The federal government was not a party to all of these cases, many of which originated with civil rights organizations. In some instances, these agencies, too, have not closely monitored districts' progress.
The desegregation order for St. Martin Parish in Louisiana sat idle for more than 30 years. In 2010, a federal judge who was cleaning up his roster of old desegregation cases determined the order had ended in 1976.
But the judge soon heard from the Justice Department, which insisted that the order was operative and necessary. The St. Martin Parish school board disagreed.
"The Clerk of Court in Shreveport couldn't even find all of the records," said Jack Burson, the board's attorney. "I've been in law practice for 49 years, and I've never seen a silent case sort of resurrect."
For now, the order remains active. The parties are waiting for an appellate-court ruling.

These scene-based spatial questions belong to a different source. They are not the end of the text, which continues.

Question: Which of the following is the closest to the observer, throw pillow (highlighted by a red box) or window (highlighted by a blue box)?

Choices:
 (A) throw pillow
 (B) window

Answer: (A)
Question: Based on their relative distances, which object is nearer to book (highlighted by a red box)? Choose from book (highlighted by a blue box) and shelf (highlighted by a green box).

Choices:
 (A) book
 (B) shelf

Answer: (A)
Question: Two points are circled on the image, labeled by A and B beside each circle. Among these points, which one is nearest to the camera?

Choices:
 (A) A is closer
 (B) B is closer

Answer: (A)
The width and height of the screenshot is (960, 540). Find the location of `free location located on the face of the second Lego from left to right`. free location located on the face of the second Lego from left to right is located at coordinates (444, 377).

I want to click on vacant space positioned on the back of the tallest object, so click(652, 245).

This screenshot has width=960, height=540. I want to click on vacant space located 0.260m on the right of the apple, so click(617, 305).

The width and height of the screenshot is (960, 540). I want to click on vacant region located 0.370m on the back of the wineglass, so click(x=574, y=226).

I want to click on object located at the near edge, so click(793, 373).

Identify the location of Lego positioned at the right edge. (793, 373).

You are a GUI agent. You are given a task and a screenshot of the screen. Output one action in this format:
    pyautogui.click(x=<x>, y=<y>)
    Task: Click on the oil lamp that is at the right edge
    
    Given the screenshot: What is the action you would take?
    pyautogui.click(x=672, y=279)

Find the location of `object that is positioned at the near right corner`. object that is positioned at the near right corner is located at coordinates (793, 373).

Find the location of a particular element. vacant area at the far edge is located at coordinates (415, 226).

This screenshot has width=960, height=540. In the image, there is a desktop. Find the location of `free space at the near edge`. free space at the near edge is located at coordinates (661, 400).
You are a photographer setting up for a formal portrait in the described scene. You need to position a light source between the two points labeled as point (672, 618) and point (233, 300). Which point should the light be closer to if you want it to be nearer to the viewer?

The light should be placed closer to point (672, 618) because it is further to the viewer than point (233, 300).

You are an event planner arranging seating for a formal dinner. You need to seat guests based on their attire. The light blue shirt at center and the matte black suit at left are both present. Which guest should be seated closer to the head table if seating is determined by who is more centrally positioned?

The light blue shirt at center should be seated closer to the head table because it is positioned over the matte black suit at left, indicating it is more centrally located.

Brian K. Landsberg, a law professor at The University of the Pacific, who worked as a Justice Department civil rights lawyer in the late '60s, said he was dismayed by the lack of action.
"This is not the way it's supposed to work," Landsberg said. "It is the job of both the school district and the civil rights division to monitor these cases. There is an obligation of the law enforcement agencies to enforce these orders."
Fred Gray was once a driving force behind the effective use of federal desegregation orders.
Sitting in his Tuskegee, Alabama, law office—located along the dilapidated downtown circle that bears his name—Gray, 83, recently explained how as a child he had made a secret vow to become a lawyer and to then "destroy everything segregated" in his state.
At the time, no Alabama law school admitted black students, so Gray headed north to Ohio to earn his degree. Then, in 1955, at age 24, he took his first case, that of a teenager named Claudette Colvin who had challenged Alabama's segregated buses months before Rosa Parks. Gray went on to represent Parks, as well as Dr. Martin Luther King, Jr., and helped to banish segregation on buses and to ensure voting and other rights for black Americans.
But the fight for fair and integrated schools proved longer and harder, much to the consternation of black parents eager for their children to realize the promise of the landmark Brown v. Board of Education case in which the Supreme Court struck down the doctrine of separate but equal schools. By 1963, for example, Alabama schools remained utterly segregated.
That year, Gray sued the Macon County Board of Education. The case wound up before U.S. District Court Judge Frank Minis Johnson, Jr. His rulings in favor of civil rights had led to death threats, cross burnings on his lawn, and the firebombing of his mother's home.
Not surprisingly, Johnson ordered Macon County schools to desegregate. Ultimately, Johnson served on a three-judge panel that granted Gray's subsequent petition to place the entire state of Alabama under federal order to desegregate its schools and universities.